NVIT’s co-op placement matches students and employers to help facilitate on-the job training and learning experiences, as students explore potential career paths and gain valuable work experience. Employment terms are generally four to eight months in duration, and allow businesses to access new talent, and students to earn money towards tuition and other costs while they complete their education. 

The local technology institute is one of 13 post-secondary institutions in the province to receive funding through the new provincial partnerships, which will see a total of $4.5 million distributed over the next three years. The province said that the investment will reduce barriers to entry for students in more rural areas, as smaller institutions can experience challenges providing work-integrated learning opportunities for budgetary reasons.
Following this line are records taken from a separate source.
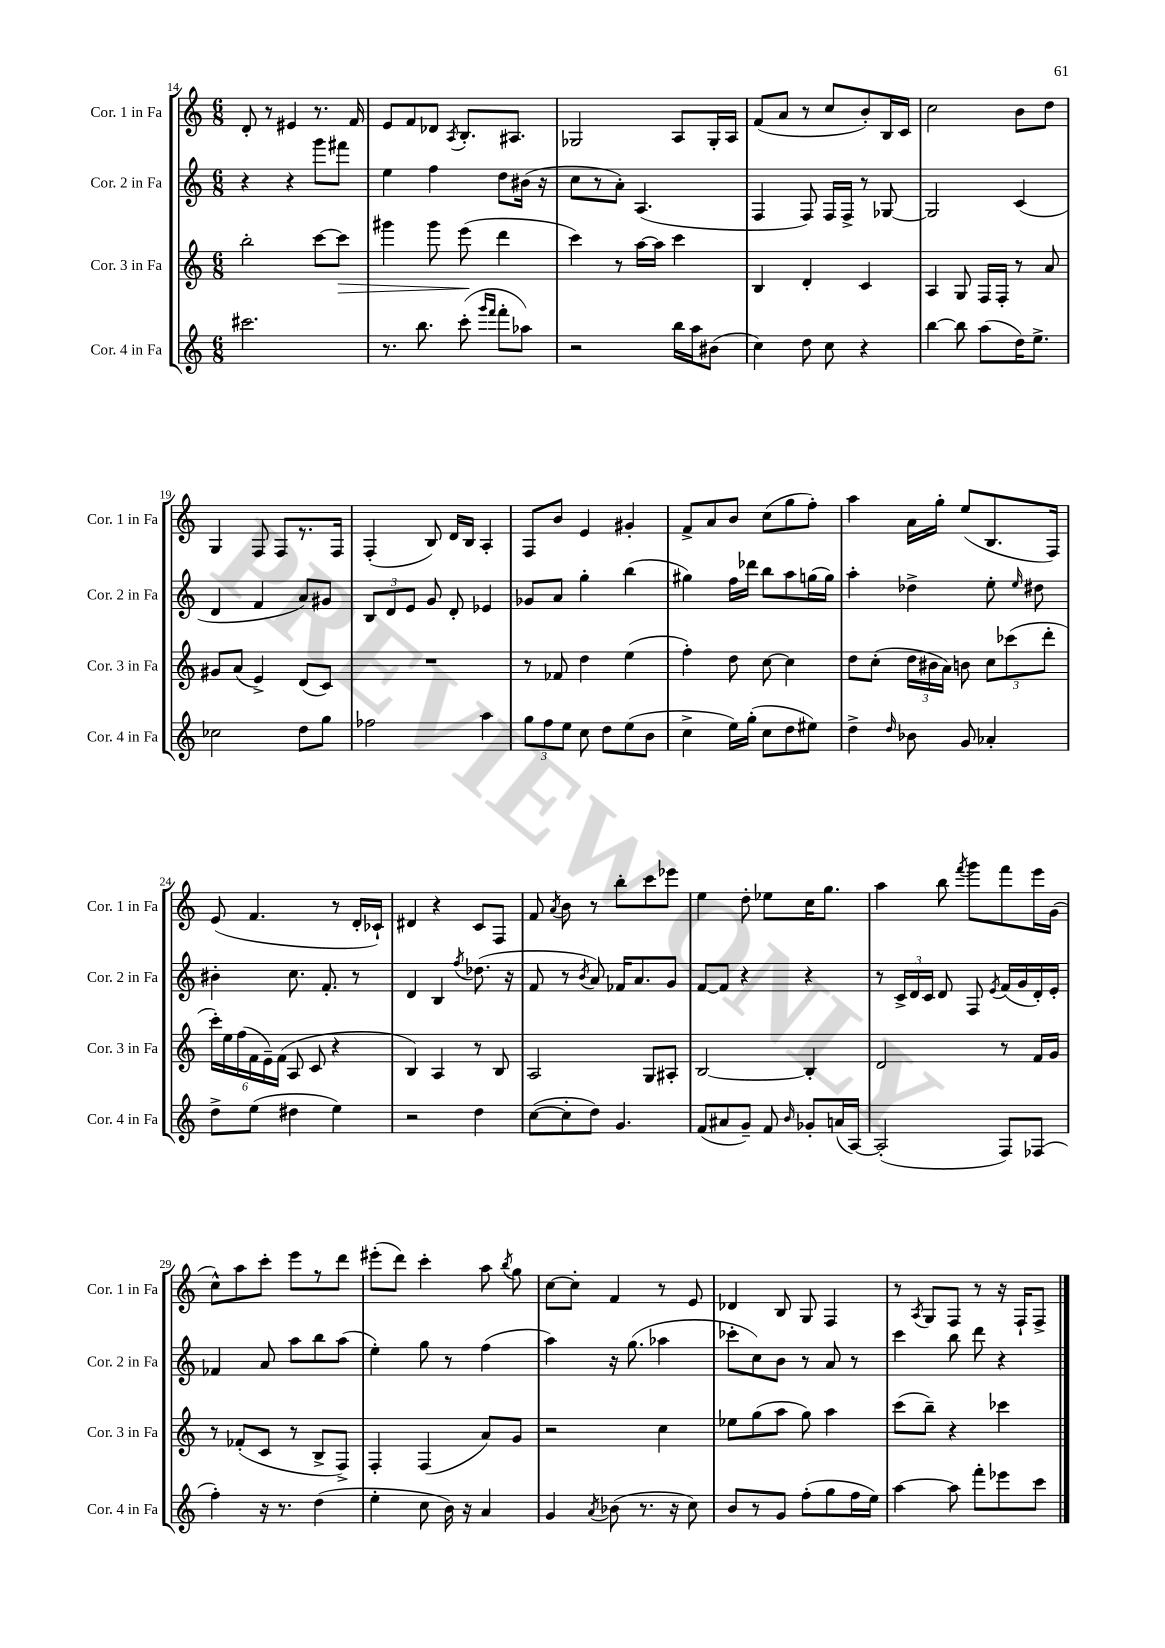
<<
\new StaffGroup <<
\new Staff = "s0" \with { instrumentName = "Cor. 1 in Fa" shortInstrumentName = "Cor. 1 in Fa" } {
    \clef treble \key c \major \numericTimeSignature \time 6/8
    \autoBeamOff d'8-. r8 eis'4 r8. f'16 |
    e'8[ f'8 des'8] \acciaccatura { a8 } b8.[-. ais8.] |
    ges2 a8[ ges16-. a16] |
    f'8[( a'8] r8 c''8[ b'8-.) b16 c'16] |
    c''2 b'8[ d''8] |
    g4 f8 f8[ r8. f16] |
    f4-.( b8) d'16[ b16] a4-. |
    f8[ b'8] e'4 gis'4-. |
    f'8[-> a'8 b'8] c''8[( g''8 f''8]-.) |
    a''4 a'16[ g''16]-. e''8[( b8. f16]) |
    e'8( f'4. r8 d'16[-. ces'16]-!) |
    dis'4 r4 c'8[ f8] |
    f'8 \acciaccatura { a'8 } b'8 r8 b''8[-. c'''8 ees'''8] |
    e''4 d''8-. ees''8[ c''16 g''8.] |
    a''4 b''8 \acciaccatura { f'''8 } g'''8[ f'''8 e'''16 g'16]( |
    c''8[-^) a''8 c'''8]-. e'''8[ r8 d'''8] |
    eis'''8[-.( d'''8]) c'''4-. a''8 \acciaccatura { b''8 } g''8 |
    c''8[~ c''8]-. f'4 r8 e'8 |
    des'4 b8 g8 f4 |
    r8 \acciaccatura { a8 } g8[ f8] r8 r16 f16[-! f8]-> \bar "|." |
}
\new Staff = "s1" \with { instrumentName = "Cor. 2 in Fa" shortInstrumentName = "Cor. 2 in Fa" } {
    \clef treble \key c \major \numericTimeSignature \time 6/8
    \autoBeamOff r4 r4 g'''8[ fis'''8] |
    e''4 f''4 d''8[ bis'16]( r16 |
    c''8[ r8 a'8]-.) a4.( |
    f4 f8) f16[ f16]-> r8 ges8~ |
    ges2 c'4( |
    d'4 f'4 a'8[) gis'8] |
    \tuplet 3/2 { b8[ d'8 e'8] } g'8 d'8-. ees'4 |
    ges'8[ a'8] g''4-. b''4( |
    gis''4) f''16[ des'''16] b''8[ a''8 g''16( g''16]) |
    a''4-. des''4-> e''8-. \grace { e''16 } dis''8 |
    bis'4-. c''8. f'8.-. r8 |
    d'4 b4 \acciaccatura { f''8 } des''8.( r16 |
    f'8 r8 \acciaccatura { b'8 } a'8) fes'16[ a'8. g'8] |
    f'8[~ f'8] r4 r4 |
    r8 \tuplet 3/2 { c'16[-> d'16 c'16] } d'8 f8 \acciaccatura { e'8 } f'16[( g'16 d'16-.) e'16]-. |
    fes'4 a'8 a''8[ b''8 a''8]( |
    e''4-.) g''8 r8 f''4( |
    a''4) r16 g''8.( aes''4 |
    ces'''8[-. c''8) b'8] r8 a'8 r8 |
    c'''4 b''8 d'''8 r4 \bar "|." |
}
\new Staff = "s2" \with { instrumentName = "Cor. 3 in Fa" shortInstrumentName = "Cor. 3 in Fa" } {
    \clef treble \key c \major \numericTimeSignature \time 6/8
    \autoBeamOff b''2-. c'''8[~ c'''8]\> |
    gis'''4 gis'''8 e'''8\!( d'''4 |
    c'''4) r8 a''16[~ a''16] c'''4 |
    b4 d'4-. c'4 |
    a4 g8 f16[ f16]-. r8 a'8 |
    gis'8[ a'8]( e'4->) d'8[( c'8]) |
    R2. |
    r8 fes'8 d''4 e''4( |
    f''4-.) d''8 c''8~ c''4 |
    d''8[ c''8]-.( \tuplet 3/2 { d''16[ bis'16 a'16]) } b'8 \tuplet 3/2 { c''8[ ces'''8( d'''8]-. } |
    \tuplet 6/4 { c'''16[-.) e''16 f''16( f'16 e'16--) f'16]( } a8 c'8 r4 |
    b4) a4 r8 b8 |
    a2 g8[ ais8]-. |
    b2~ b4-. |
    d'2 r8 f'16[ g'16] |
    r8 fes'8[-.( c'8] r8 b8[-> f8]->) |
    f4-. f4( a'8[) g'8] |
    r2 c''4 |
    ees''8[ g''8( a''8] g''8) a''4 |
    c'''8[( b''8]--) r4 ces'''4 \bar "|." |
}
\new Staff = "s3" \with { instrumentName = "Cor. 4 in Fa" shortInstrumentName = "Cor. 4 in Fa" } {
    \clef treble \key c \major \numericTimeSignature \time 6/8
    \autoBeamOff cis'''2. |
    r8. b''8. c'''8-.( \grace { g'''16[ f'''16] } f'''8[-. aes''8]) |
    r2 b''16[ a''16 bis'8]( |
    c''4) d''8 c''8 r4 |
    b''4~ b''8 a''8[( d''16) e''8.]-> |
    ces''2 d''8[ g''8] |
    fes''2 a''4 |
    \tuplet 3/2 { g''8[ f''8 e''8] } c''8 d''8[ e''8( b'8] |
    c''4-> e''16[) g''16]-.( c''8[ d''8 eis''8]) |
    d''4-> \grace { d''16 } bes'8 g'8 aes'4-. |
    d''8[-> e''8]( dis''4 e''4) |
    r2 d''4 |
    c''8[~( c''8-. d''8]) g'4. |
    f'8[( ais'8 g'8]--) f'8 \grace { b'16 } ges'8[-. a'16( a16]~) |
    a2-.( f8[) fes8]( |
    f''4-.) r16 r8. d''4( |
    e''4-. c''8 b'16) r16 a'4 |
    g'4 \acciaccatura { a'8 } bes'8( r8. r16 c''8) |
    b'8[ r8 g'8] f''8[-.( g''8 f''16 e''16]) |
    a''4~ a''8 f'''8[-. ees'''8 c'''8] \bar "|." |
}
>>
>>
\layout { \context { \Score currentBarNumber = #14 } }
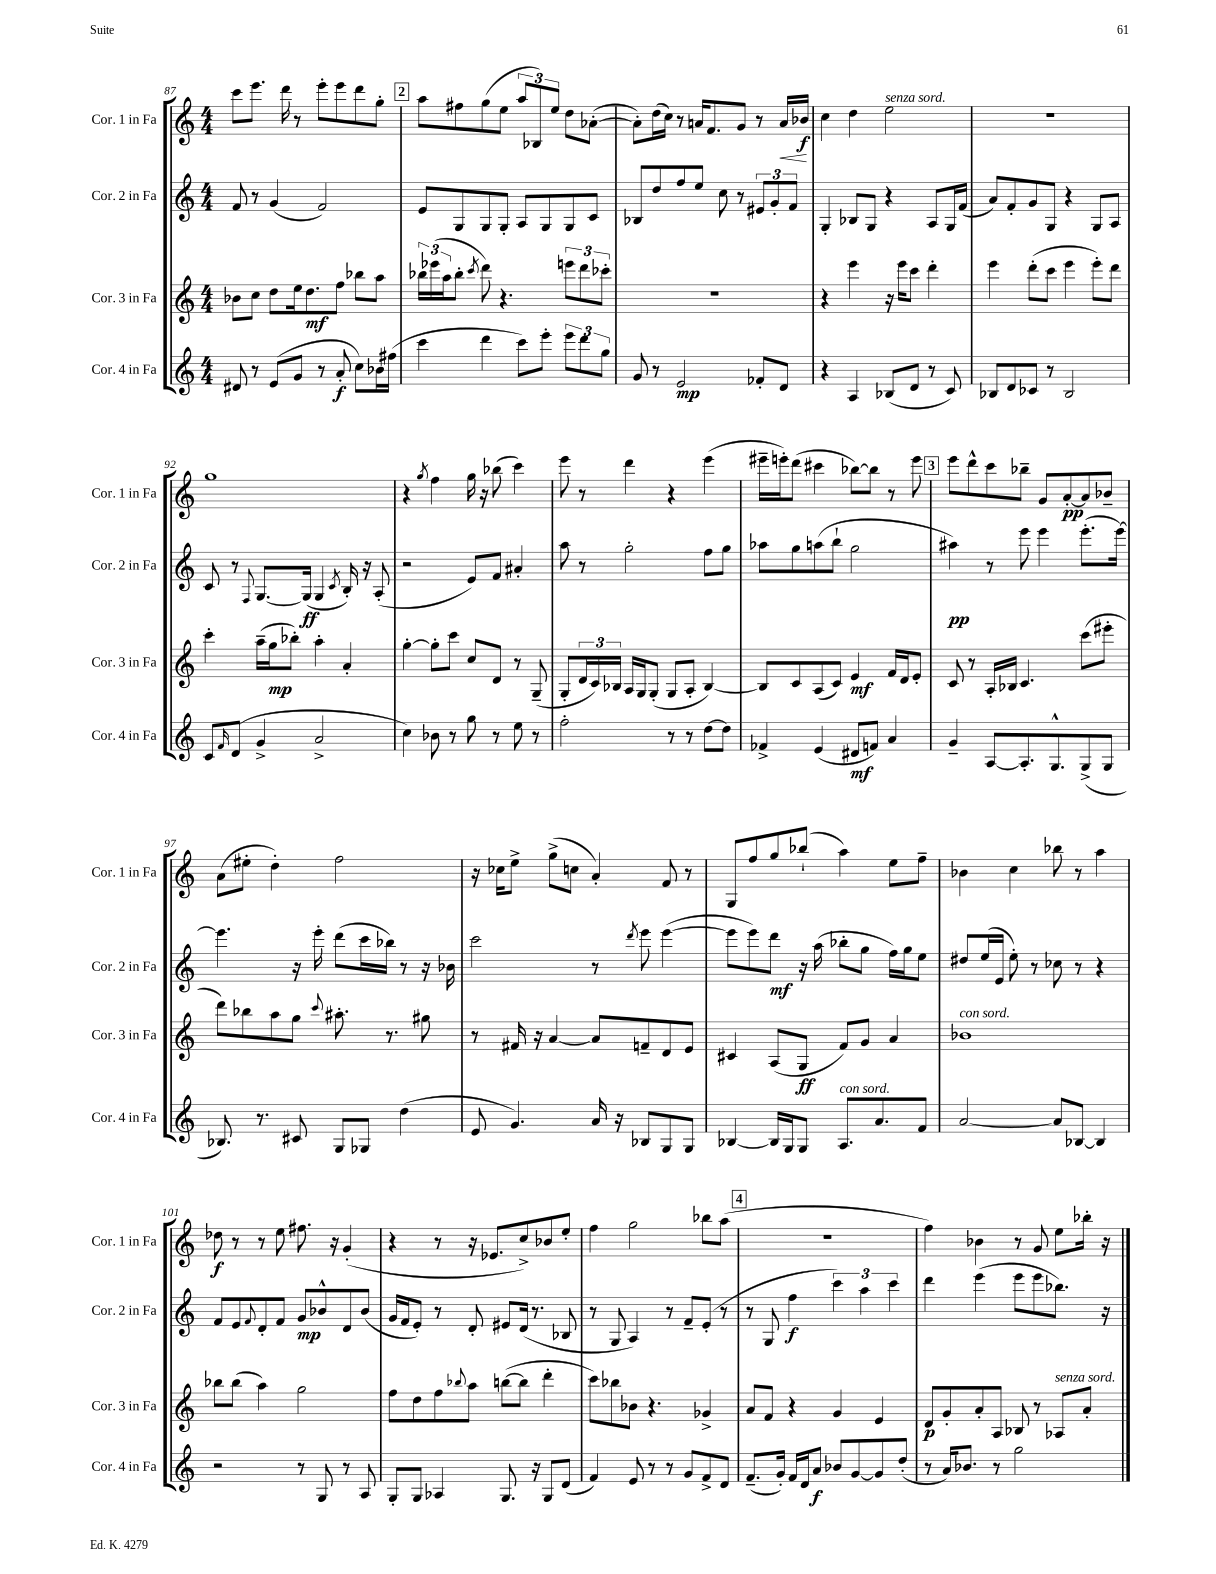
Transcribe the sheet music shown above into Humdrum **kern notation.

**kern	**kern	**kern	**kern
*staff4	*staff3	*staff2	*staff1
*clefG2	*clefG2	*clefG2	*clefG2
*k[]	*k[]	*k[]	*k[]
*M4/4	*M4/4	*M4/4	*M4/4
8d#	8b-	8f	8ccc
8r	8cc	8r	8.eee
(8e	8dd	(4g	.
.	.	.	16ddd
8g	16ee	.	8r
.	8.dd	.	.
8r	.	2f)	8eee'
8a'	8ff	.	8eee
8cc)	8bb-	.	8ddd
16b-	8aa	.	8gg'
(16ff#	.	.	.
=	=	=	=
4ccc	24bb-	8e	8aa
.	(24eee-	.	.
.	24aa	.	.
.	8bb-'	8G	8ff#
.	8qccc	.	.
4ddd	8ddd)	8G	(8gg
.	4.r	8G'	8ee
8ccc)	.	8A	12aa
.	.	.	12B-)
8eee'	.	8G	.
.	.	.	12ee
12eee	12eee	8G	8dd
12ddd	12ddd	.	.
.	.	8c	([8a-'
12gg	12ccc-'	.	.
=	=	=	=
8g	1r	8B-	8a-'])
8r	.	8dd	(16dd
.	.	.	16cc)
2e	.	8ff	8r
.	.	8ee	16a
.	.	.	8.f
.	.	8cc	.
.	.	8r	8g
8f-'	.	12e#	8r
.	.	12g'	.
8d	.	.	16a
.	.	12f	.
.	.	.	16b-
=	=	=	=
4r	4r	4G'	4cc
4A	4eee	8B-	4dd
.	.	8G	.
(8B-	16r	4r	2ee
.	16eee	.	.
8d	8ccc	.	.
8r	4ddd'	8A	.
8c)	.	16G	.
.	.	(16f	.
=	=	=	=
8B-	4eee	8a)	1r
8d	.	8f'	.
8c-	(8ddd'	8g	.
8r	8ccc	8G	.
2B-	4eee	4r	.
.	8eee')	8G	.
.	8ddd	8A	.
=	=	=	=
8c	4ccc'	8c	1gg
16qqf	.	.	.
(8d	.	8r	.
.	.	8qqF	.
4g^	(16aa~	[8.G	.
.	16gg	.	.
.	8bb-')	.	.
.	.	(16G]	.
2a^	4aa'	4G	.
.	.	8qc	.
.	4a'	16B')	.
.	.	16r	.
.	.	(8A'	.
=	=	=	=
4cc)	[4gg'	2r	4r
.	.	.	8qgg
8b-	8gg']	.	4ff
8r	8ccc	.	.
8gg	8cc	8e)	16gg
.	.	.	16r
8r	8d	8f	(8bb-
8ee	8r	4a#'	4ccc)
8r	(8G~	.	.
=	=	=	=
2ff'	8G'	8aa	8eee
.	24d	8r	8r
.	24c)	.	.
.	24B-	.	.
.	16A	2gg'	4ddd
.	16G	.	.
.	(8G'	.	.
8r	8G	.	4r
8r	8A'	.	.
[8dd	[4B-)	8ff	(4eee
8dd]	.	8gg	.
=	=	=	=
4f-^	8B-]	8aa-	16eee#~
.	.	.	16eee')
.	8c	8gg	(8ddd
(4e	(8A	(8aa	4ccc#
.	8c)	8bb`	.
8d#	4e	2gg	[8bb-)
8f)	.	.	8bb-]
4a	16f	.	8r
.	16d	.	.
.	8e'	.	8eee
=	=	=	=
4g~	8c	4aa#)	8eee
.	8r	.	8ddd^^
[8A	16A'	8r	8ccc
.	16B-	.	.
8.A']	4.c	8eee	8bb-~
.	.	4eee	8g
8.G^^	.	.	.
.	.	.	[8a'
(8G^	(8ccc	(8.eee'	8a]
8G	8eee#'	.	8b-~
.	.	[16eee)	.
=	=	=	=
8.B-)	8ddd)	4.eee]	(8a
.	8bb-	.	8ee#'
8.r	.	.	.
.	8aa	.	4dd')
8c#	8gg	16r	.
.	.	16eee'	.
.	8qqccc	.	.
8G	8.aa#'	(8ddd	2ff
8G-	.	16ccc	.
.	8.r	16bb-)	.
(4dd	.	8r	.
.	8gg#	16r	.
.	.	16b-	.
=	=	=	=
8e	8r	2ccc	16r
.	.	.	16cc-
4.g)	16f#	.	8ee^
.	16r	.	.
.	[4a	.	(8gg^
.	.	.	8cc
16a	8a]	8r	4a')
16r	.	.	.
.	.	8qddd	.
8B-	8f~	8eee	.
8G	8d	([4eee	8f
8G	8e	.	8r
=	=	=	=
[4B-	4c#	8eee]	8G
.	.	8eee)	8ff
16B-]	(8A	8ddd	8gg
16G	.	.	.
8G	8G	16r	(8bb-`
.	.	(16aa	.
8.A	8f)	8bb-'	4aa)
.	8g	8gg	.
8.a	.	.	.
.	4a	16ff)	8ee
.	.	16gg	.
8f	.	8ee	8ff~
=	=	=	=
[2a	1b-	8dd#	4b-
.	.	(16ee	.
.	.	16e	.
.	.	8ee')	4cc
.	.	8r	.
8a]	.	8cc-	8bb-
[8B-	.	8r	8r
4B-]	.	4r	4aa
=	=	=	=
2r	8bb-	8f	8dd-
.	(8bb-	8e	8r
.	.	8qqf	.
.	4aa)	8d'	8r
.	.	8f	8ee
8r	2gg	8g	8.ff#
8G	.	8b-^^	.
.	.	.	16r
8r	.	8d	(4g'
8A	.	(8b-	.
=	=	=	=
8G'	8ff	16g	4r
.	.	16f	.
8G	8dd	8e')	.
4A-	8ff	8r	8r
.	8qqbb-	.	.
.	8aa	8d'	16r
.	.	.	8.e-
8.G	([8bb	8e#	.
.	8bb]	(16d	8cc^)
16r	.	8.r	.
8G	4ddd'	.	8b-
(8d	.	8B-	8ee'
=	=	=	=
4f)	8ccc)	8r	4ff
.	8bb-	8G	.
8e	8b-	4A)	2gg
8r	4.r	.	.
8r	.	8r	.
8g	.	8f~	.
8f^	4g-^	(8e'	8bb-
8d	.	8r	(8aa
=	=	=	=
(8.f~	8a	8r	1r
.	8f	8G	.
16g')	.	.	.
16f	4r	4ff	.
16d	.	.	.
8a	.	.	.
8b-	4g	6ccc)	.
[8g	.	.	.
.	.	6aa	.
8g]	4e	.	.
.	.	6ccc	.
(8dd'	.	.	.
=	=	=	=
8r	8d	4ddd	4ff)
16a)	8g'	.	.
8.b-	.	.	.
.	8a'	(4eee	4b-
8r	8A	.	.
2gg	8B-	8eee	8r
.	8r	8eee	8g
.	8A-	8.bb-)	8ee
.	8a'	.	16bb-'
.	.	16r	16r
==	==	==	==
*-	*-	*-	*-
A student at Victoria’s Camosun College, another school receiving the new funding, said co-op education has been a game-changer for her education.

“Co-op education has been truly transformational for me, providing invaluable experiences and opportunities to grow both personally and professionally,” said Molly Mifsud, college co-op student of the year with the Association for Co-operative Education and Work-Integrated Learning in BC/Yukon. 

“Combining classroom learning with real-world work experiences, I have witnessed the power of co-op in enhancing my skills, shaping my career path and igniting my passion for making a difference. It has shown me that my true calling is psychology, where I can use my skills and experiences to help others be their best selves.”

The province added in its release that the new funding is a part of its ‘StrongerBC: Future Ready Action Plan,’ which looks to grow the B.C. economy and help close the skills gap many businesses are facing. The action plan includes $480 million in investments over three years to eliminate financial and other barriers to post-secondary training.